Murphy sees four forces contending in Egypt today; pious Islam, political Islam, cultural Islam and thinking Islam. Murphy admits that the intolerant Wahhabi interpretation of Islam is very influential. They want to remove all vestiges of the West and destroy all secular and liberal Moslems. She cites the murder of the writer Farag Foda and the attempted murder of Novelist Naguib Mahfouz as examples along with murders of Coptic Christians and foreign tourists. The "pious" intention is to install an Islamic state and implement shar'ia - the primitive Islamic legal code. Murphy hopes that "thinking Islam" will lead an Islamic reformation. Not a chance. The complexity of the infighting is exceeded only by its irrelevance. The fanatics will win. In Islam they always win.
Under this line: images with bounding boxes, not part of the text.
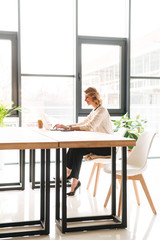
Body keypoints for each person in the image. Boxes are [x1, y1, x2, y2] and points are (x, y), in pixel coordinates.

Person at [54, 87, 113, 196]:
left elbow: (90, 126)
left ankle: (69, 176)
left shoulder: (102, 111)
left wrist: (68, 128)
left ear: (94, 97)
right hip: (99, 143)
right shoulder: (95, 110)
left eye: (87, 97)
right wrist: (66, 126)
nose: (85, 99)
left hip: (107, 147)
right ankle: (72, 177)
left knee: (77, 148)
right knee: (75, 146)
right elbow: (84, 122)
Murphy observes that the Egyptian population is growing rapidly. One third of the population is under 15 years old. The combination of Western medicine with the Islamic policy of keeping women ignorant and pregnant has resulted in a population explosion. The economy can't keep up and there is increasing poverty which fuels the growth of intolerant Islamic fundamentalism. Anwar Sadat supported radical Islamic groups like the Muslim Brotherhood until they killed him. The Egyptian government is made up of old men holding on to power. They alternately try to placate the terrorists or repress them. These tactics will fail. Osama Bin Laden's chief deputy is Egyptian Ayman al-Zawahari. Egypt, like the rest of the Moslem world, is headed back to the good old days of the Mamelukes.